I apologize for our absence over the last several weeks. Though it was my intention to work on “tackling the tough concepts in statistics.” I’ve, instead, been tackling the tough concepts of life and death, as my father died following a battle with cancer. However, though I miss my Dad tremendously, it is time to continue with this blog.
Last year, I posed a question to the sages … What are the critical concepts in applied statistics. Their response was an overwhelming … it’s not a matter of individual concepts but the overall application of statistics that is necessary for true understanding.

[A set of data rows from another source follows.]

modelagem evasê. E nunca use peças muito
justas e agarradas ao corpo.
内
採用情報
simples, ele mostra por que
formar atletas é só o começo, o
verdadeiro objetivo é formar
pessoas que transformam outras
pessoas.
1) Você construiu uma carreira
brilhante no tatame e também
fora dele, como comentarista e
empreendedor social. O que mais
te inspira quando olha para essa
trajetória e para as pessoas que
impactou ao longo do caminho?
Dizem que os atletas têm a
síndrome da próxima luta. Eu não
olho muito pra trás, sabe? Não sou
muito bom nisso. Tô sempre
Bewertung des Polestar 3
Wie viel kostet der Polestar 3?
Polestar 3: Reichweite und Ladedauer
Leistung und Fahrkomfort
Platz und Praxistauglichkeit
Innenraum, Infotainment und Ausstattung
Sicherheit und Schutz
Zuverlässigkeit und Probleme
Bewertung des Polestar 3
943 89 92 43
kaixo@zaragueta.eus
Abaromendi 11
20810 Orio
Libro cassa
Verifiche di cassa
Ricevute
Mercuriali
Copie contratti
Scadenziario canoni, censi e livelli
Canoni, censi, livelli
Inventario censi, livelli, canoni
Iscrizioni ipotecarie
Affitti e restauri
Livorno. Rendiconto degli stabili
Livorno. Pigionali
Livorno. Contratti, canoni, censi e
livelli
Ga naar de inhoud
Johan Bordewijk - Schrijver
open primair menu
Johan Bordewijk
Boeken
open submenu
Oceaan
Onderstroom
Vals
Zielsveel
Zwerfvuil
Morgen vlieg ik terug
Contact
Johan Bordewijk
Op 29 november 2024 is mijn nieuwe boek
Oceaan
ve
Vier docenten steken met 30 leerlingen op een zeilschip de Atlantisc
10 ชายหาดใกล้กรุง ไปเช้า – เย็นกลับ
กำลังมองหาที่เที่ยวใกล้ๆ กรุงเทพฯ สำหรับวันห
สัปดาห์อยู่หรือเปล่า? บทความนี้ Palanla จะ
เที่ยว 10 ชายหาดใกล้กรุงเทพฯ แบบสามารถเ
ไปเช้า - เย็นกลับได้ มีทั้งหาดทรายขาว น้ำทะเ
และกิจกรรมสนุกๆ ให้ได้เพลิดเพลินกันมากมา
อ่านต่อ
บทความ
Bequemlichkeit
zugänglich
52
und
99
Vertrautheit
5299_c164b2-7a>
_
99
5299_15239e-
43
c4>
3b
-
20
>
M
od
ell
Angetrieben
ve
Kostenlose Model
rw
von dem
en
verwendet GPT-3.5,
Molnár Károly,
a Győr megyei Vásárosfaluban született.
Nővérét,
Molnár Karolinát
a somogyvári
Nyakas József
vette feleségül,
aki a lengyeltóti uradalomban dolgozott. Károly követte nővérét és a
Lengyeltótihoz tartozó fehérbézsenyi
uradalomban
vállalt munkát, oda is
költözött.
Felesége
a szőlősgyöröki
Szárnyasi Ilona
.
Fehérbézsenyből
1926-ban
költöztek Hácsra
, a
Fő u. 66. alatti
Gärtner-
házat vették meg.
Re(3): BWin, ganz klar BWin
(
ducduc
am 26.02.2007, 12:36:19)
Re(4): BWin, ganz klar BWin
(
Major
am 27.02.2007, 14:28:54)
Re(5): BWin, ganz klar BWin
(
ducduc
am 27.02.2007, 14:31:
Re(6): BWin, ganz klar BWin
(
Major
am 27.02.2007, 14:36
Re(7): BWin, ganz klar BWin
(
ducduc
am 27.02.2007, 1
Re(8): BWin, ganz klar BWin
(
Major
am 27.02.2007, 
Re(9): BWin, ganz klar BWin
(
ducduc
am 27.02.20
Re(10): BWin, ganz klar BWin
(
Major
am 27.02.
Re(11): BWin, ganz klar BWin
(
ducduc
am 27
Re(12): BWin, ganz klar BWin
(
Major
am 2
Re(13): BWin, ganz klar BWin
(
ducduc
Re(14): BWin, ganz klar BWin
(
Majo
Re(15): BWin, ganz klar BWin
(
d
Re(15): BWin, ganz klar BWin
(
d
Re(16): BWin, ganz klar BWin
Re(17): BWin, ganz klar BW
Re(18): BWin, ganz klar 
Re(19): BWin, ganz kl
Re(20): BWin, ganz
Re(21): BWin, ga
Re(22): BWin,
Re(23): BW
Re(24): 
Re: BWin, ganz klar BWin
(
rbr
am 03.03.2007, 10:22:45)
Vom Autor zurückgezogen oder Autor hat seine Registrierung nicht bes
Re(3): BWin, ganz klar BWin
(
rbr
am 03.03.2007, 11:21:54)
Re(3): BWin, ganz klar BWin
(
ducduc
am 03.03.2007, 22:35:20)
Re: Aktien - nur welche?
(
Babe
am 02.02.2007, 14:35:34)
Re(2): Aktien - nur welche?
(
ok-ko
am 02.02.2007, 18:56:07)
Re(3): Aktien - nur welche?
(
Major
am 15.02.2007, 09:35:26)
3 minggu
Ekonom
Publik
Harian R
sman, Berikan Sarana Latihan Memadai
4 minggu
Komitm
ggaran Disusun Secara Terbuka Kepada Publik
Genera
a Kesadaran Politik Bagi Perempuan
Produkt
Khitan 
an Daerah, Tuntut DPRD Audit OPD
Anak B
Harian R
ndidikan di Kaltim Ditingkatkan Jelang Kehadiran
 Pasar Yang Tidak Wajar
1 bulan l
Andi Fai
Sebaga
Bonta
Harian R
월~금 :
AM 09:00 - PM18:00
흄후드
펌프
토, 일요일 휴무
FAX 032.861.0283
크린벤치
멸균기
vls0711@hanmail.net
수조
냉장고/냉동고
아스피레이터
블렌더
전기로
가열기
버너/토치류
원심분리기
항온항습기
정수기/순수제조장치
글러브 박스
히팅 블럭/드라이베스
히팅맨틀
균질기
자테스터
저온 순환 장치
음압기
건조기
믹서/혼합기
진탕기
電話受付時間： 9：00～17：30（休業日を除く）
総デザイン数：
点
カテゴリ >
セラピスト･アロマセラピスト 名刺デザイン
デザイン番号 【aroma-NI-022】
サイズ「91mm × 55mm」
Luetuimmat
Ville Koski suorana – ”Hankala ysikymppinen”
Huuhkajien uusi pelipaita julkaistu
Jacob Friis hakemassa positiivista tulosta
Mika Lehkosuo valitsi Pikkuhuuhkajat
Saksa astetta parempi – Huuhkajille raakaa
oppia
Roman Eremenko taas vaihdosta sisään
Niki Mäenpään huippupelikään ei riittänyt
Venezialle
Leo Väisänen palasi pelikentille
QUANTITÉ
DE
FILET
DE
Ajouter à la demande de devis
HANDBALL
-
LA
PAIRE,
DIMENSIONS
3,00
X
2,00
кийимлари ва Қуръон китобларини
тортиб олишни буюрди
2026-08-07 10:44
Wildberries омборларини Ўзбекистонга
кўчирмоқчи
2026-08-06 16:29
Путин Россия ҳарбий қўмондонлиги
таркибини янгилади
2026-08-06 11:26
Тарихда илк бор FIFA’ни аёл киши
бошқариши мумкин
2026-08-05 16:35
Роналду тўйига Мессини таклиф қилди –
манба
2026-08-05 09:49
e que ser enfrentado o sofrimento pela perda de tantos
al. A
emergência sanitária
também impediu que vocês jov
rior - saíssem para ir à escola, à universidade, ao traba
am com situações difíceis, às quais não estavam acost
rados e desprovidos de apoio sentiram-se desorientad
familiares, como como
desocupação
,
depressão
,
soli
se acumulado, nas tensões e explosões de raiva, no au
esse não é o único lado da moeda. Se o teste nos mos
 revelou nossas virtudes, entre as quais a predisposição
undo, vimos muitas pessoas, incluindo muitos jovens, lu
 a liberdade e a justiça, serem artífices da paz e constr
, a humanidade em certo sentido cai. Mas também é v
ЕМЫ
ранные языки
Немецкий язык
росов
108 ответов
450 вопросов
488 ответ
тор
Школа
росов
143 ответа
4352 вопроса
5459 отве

Of course, I wholeheartedly support this assertion, and yet, as I look at how people come across this blog, they almost always do so by searching for specific statistical concepts. I also have to argue that we have to make sure students understand certain concepts before they can grasp the larger application of statistics. Taken together, I think it is a worthwhile endeavor for a few blogs to be focussing on how to teach the critical concepts in statistics.
A search of the literature failed to yield a complete list of concepts. However, when looking at the website CAUSEweb.org, the Consortium for the Advancement of Undergraduate Statistics Education, they have resources on statistical concepts divided into eight sections, and I added one. Those concepts are Data, Central Tendency, Correlation and Covariation, Distribution and Graphs, Variability, Sampling, Sampling Distribution, and Inferences. However, I would also add to this list, Error, as though it overlaps with several of the prior concepts, it is a critical concept that requires direct attention.
Over the next several weeks, I will be addressing each of these concepts and provide information on how to best teach it. Of course, if you feel I’m missing a concept, I encourage you to let us know.